>>>

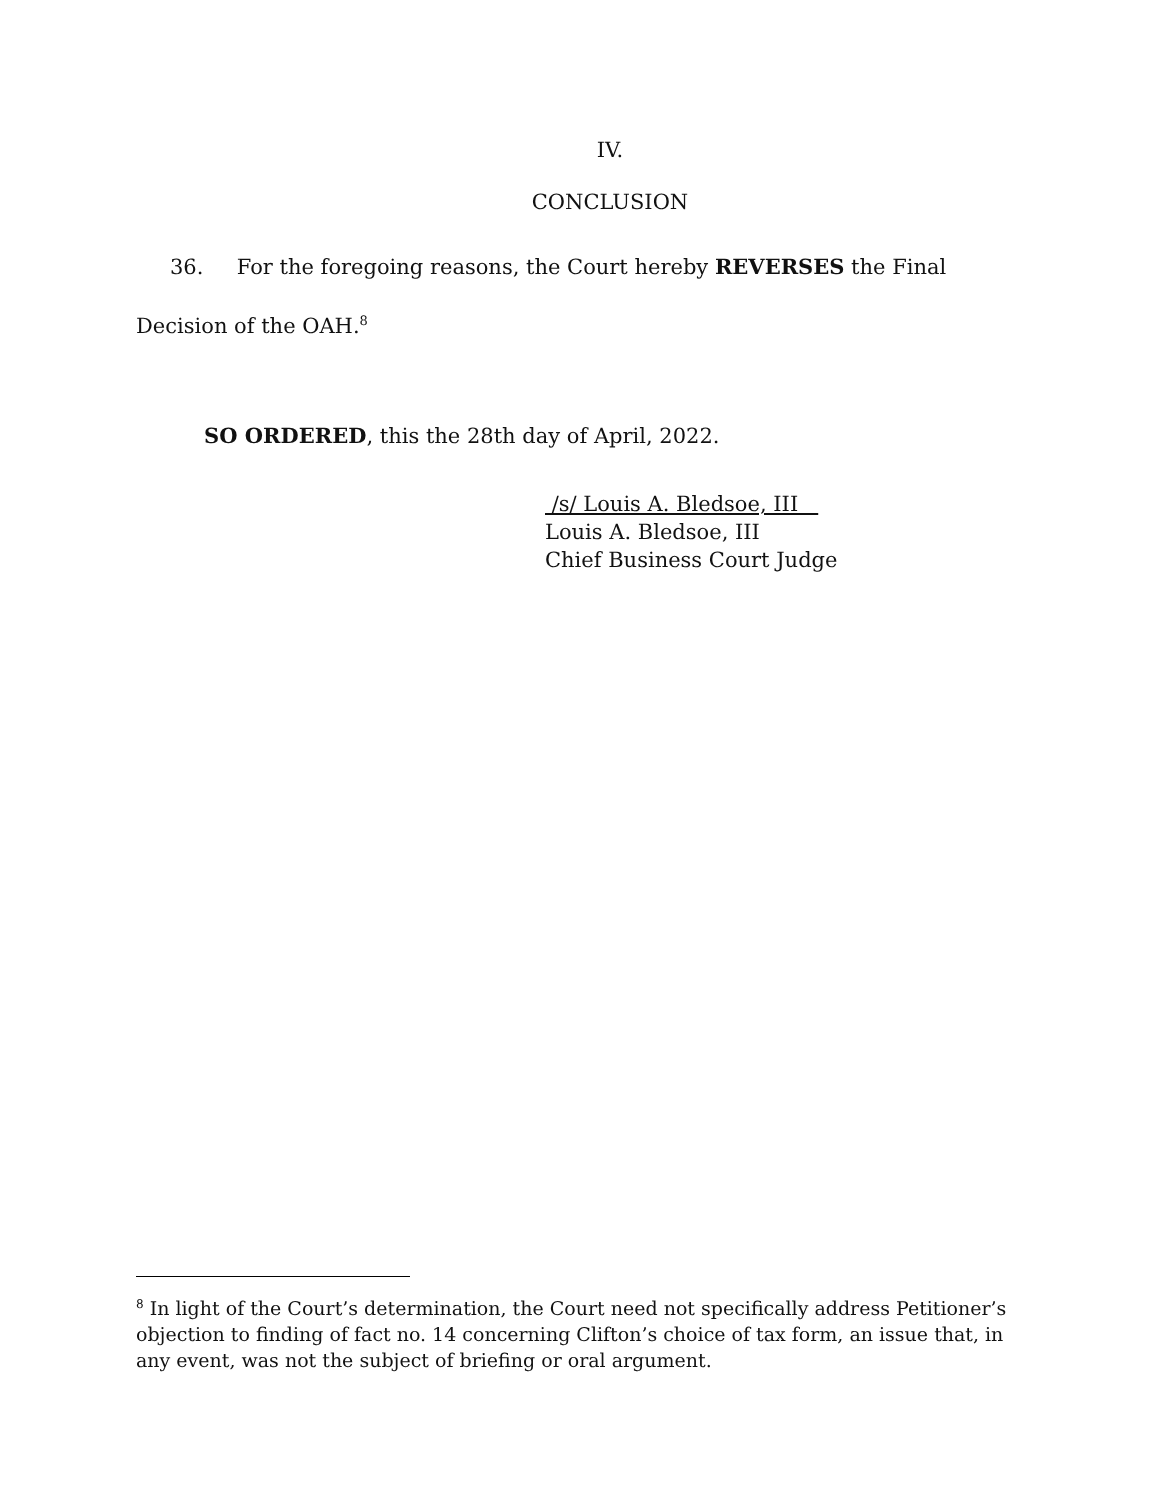IV.
CONCLUSION
36. For the foregoing reasons, the Court hereby REVERSES the Final Decision of the OAH.<sup>8</sup>
SO ORDERED, this the 28th day of April, 2022.
/s/ Louis A. Bledsoe, III
Louis A. Bledsoe, III
Chief Business Court Judge
<sup>8</sup> In light of the Court’s determination, the Court need not specifically address Petitioner’s objection to finding of fact no. 14 concerning Clifton’s choice of tax form, an issue that, in any event, was not the subject of briefing or oral argument.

<<<

■ **Problem requirements**:
Output each record exactly as it appears, but not the pictures.

■ **Worked solution**:
IV.
CONCLUSION
36. For the foregoing reasons, the Court hereby REVERSES the Final Decision of the OAH.<sup>8</sup>
SO ORDERED, this the 28th day of April, 2022.
/s/ Louis A. Bledsoe, III
Louis A. Bledsoe, III
Chief Business Court Judge
<sup>8</sup> In light of the Court’s determination, the Court need not specifically address Petitioner’s objection to finding of fact no. 14 concerning Clifton’s choice of tax form, an issue that, in any event, was not the subject of briefing or oral argument.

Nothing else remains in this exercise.